## Task description
Please duplicate the lines in the records below word for word, starting at the line containing "scientific name: Canadanthus modestus" and ending at the line containing "scientific name: Colias philodice", including both of those lines.

***** Excerpted records *****

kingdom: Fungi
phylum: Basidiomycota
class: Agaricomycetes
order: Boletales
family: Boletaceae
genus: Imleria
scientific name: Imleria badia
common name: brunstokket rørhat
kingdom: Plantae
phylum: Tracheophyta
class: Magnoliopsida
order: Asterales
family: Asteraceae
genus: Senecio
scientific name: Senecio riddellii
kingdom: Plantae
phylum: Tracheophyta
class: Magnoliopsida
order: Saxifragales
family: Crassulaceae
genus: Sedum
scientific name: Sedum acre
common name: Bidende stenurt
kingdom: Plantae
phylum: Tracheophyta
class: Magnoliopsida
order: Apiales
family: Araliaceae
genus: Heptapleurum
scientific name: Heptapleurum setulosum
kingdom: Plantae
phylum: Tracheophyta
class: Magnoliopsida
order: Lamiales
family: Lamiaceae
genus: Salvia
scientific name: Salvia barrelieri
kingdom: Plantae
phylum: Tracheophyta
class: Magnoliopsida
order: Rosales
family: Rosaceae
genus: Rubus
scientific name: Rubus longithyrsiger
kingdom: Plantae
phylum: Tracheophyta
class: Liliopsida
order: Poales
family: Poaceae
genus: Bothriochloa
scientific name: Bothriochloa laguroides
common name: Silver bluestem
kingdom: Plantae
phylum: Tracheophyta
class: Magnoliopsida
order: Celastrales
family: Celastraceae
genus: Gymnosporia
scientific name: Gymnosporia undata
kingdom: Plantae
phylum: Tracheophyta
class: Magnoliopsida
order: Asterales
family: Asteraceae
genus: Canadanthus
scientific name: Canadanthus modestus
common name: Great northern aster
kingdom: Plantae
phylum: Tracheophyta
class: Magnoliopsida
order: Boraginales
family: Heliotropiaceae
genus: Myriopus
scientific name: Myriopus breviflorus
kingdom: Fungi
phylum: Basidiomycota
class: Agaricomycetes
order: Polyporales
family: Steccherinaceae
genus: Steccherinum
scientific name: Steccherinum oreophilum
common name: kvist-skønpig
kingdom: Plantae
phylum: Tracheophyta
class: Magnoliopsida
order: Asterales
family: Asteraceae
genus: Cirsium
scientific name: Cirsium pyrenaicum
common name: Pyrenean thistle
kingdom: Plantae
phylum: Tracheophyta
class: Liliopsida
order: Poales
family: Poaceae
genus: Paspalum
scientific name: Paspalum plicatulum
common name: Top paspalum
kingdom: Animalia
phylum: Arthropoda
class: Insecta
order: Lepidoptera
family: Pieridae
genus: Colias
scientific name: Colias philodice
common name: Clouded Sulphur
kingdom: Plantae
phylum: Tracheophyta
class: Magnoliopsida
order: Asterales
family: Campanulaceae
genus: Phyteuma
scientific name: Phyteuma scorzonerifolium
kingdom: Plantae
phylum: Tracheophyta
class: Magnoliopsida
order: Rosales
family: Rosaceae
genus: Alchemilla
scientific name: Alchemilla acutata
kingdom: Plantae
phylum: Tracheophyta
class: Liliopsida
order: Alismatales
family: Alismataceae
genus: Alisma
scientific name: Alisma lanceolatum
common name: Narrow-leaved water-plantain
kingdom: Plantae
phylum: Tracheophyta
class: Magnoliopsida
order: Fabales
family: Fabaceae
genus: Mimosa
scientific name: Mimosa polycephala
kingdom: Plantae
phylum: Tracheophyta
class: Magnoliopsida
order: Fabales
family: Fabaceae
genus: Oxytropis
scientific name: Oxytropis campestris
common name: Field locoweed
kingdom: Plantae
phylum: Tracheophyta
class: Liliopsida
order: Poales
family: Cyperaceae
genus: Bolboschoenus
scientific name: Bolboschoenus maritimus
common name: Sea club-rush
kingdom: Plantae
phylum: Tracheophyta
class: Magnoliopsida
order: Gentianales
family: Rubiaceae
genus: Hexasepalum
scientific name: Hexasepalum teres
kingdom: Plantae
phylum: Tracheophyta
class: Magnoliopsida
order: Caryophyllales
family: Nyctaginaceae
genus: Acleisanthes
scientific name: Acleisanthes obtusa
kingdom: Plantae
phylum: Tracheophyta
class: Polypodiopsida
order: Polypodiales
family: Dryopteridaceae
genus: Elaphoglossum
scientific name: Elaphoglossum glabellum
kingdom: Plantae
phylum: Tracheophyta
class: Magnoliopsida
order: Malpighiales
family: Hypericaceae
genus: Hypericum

*****

## The reply
scientific name: Canadanthus modestus
common name: Great northern aster
kingdom: Plantae
phylum: Tracheophyta
class: Magnoliopsida
order: Boraginales
family: Heliotropiaceae
genus: Myriopus
scientific name: Myriopus breviflorus
kingdom: Fungi
phylum: Basidiomycota
class: Agaricomycetes
order: Polyporales
family: Steccherinaceae
genus: Steccherinum
scientific name: Steccherinum oreophilum
common name: kvist-skønpig
kingdom: Plantae
phylum: Tracheophyta
class: Magnoliopsida
order: Asterales
family: Asteraceae
genus: Cirsium
scientific name: Cirsium pyrenaicum
common name: Pyrenean thistle
kingdom: Plantae
phylum: Tracheophyta
class: Liliopsida
order: Poales
family: Poaceae
genus: Paspalum
scientific name: Paspalum plicatulum
common name: Top paspalum
kingdom: Animalia
phylum: Arthropoda
class: Insecta
order: Lepidoptera
family: Pieridae
genus: Colias
scientific name: Colias philodice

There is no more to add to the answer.